What is needed
Below are some entries. Repeat exactly the lines from the one with "21: (509, 318)" through the one with "66: (68, 151)", and only those.

Items from a dataset:
= = = =
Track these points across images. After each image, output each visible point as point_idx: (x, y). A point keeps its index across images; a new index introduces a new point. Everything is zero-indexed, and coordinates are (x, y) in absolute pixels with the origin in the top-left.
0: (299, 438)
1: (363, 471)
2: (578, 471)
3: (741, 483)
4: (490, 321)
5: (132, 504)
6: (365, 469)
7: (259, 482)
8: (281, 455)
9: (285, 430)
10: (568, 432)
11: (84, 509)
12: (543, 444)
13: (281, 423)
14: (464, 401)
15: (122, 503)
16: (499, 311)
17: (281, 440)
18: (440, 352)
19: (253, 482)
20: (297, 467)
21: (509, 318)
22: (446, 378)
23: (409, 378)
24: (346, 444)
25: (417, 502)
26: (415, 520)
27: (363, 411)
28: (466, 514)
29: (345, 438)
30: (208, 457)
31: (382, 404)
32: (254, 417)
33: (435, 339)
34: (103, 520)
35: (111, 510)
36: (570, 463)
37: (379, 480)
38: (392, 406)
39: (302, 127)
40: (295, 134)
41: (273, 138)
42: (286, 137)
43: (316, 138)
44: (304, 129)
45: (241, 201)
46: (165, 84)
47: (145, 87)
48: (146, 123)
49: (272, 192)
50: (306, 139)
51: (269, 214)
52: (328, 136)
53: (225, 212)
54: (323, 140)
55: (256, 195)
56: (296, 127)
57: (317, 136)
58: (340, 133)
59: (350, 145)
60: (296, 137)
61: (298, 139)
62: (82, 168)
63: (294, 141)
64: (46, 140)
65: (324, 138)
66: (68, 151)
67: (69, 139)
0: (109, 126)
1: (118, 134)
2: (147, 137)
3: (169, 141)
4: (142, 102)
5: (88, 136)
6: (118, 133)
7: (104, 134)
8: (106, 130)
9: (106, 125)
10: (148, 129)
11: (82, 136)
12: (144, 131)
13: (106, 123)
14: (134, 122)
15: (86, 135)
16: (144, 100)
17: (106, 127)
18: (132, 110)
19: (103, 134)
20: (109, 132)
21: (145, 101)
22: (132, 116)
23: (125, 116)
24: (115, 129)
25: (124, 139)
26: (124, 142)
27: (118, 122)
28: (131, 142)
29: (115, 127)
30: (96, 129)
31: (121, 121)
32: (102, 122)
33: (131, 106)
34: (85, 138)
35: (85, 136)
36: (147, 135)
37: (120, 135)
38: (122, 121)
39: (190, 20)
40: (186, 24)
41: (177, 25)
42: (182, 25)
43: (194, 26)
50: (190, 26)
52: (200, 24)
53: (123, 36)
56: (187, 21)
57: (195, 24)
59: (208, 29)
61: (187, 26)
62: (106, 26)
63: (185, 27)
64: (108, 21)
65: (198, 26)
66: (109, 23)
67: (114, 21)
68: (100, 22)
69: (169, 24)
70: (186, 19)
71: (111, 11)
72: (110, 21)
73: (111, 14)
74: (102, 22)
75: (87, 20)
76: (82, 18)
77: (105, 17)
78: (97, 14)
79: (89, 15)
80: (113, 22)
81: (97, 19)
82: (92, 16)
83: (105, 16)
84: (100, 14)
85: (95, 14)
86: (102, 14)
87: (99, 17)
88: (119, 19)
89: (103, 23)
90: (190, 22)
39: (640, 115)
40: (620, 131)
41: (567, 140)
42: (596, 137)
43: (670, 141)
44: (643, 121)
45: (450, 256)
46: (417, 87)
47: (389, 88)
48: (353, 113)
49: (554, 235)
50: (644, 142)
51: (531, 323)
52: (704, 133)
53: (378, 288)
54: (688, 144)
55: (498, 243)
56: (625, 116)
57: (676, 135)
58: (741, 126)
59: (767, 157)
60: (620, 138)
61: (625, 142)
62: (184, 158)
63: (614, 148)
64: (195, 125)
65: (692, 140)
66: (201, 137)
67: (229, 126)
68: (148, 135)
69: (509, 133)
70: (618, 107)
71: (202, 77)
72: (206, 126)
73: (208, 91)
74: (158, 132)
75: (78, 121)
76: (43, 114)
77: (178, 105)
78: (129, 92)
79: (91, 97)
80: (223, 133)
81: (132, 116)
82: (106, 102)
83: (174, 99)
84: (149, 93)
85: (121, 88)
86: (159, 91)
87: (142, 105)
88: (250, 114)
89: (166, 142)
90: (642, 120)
= = = =
Answer section
21: (509, 318)
22: (446, 378)
23: (409, 378)
24: (346, 444)
25: (417, 502)
26: (415, 520)
27: (363, 411)
28: (466, 514)
29: (345, 438)
30: (208, 457)
31: (382, 404)
32: (254, 417)
33: (435, 339)
34: (103, 520)
35: (111, 510)
36: (570, 463)
37: (379, 480)
38: (392, 406)
39: (302, 127)
40: (295, 134)
41: (273, 138)
42: (286, 137)
43: (316, 138)
44: (304, 129)
45: (241, 201)
46: (165, 84)
47: (145, 87)
48: (146, 123)
49: (272, 192)
50: (306, 139)
51: (269, 214)
52: (328, 136)
53: (225, 212)
54: (323, 140)
55: (256, 195)
56: (296, 127)
57: (317, 136)
58: (340, 133)
59: (350, 145)
60: (296, 137)
61: (298, 139)
62: (82, 168)
63: (294, 141)
64: (46, 140)
65: (324, 138)
66: (68, 151)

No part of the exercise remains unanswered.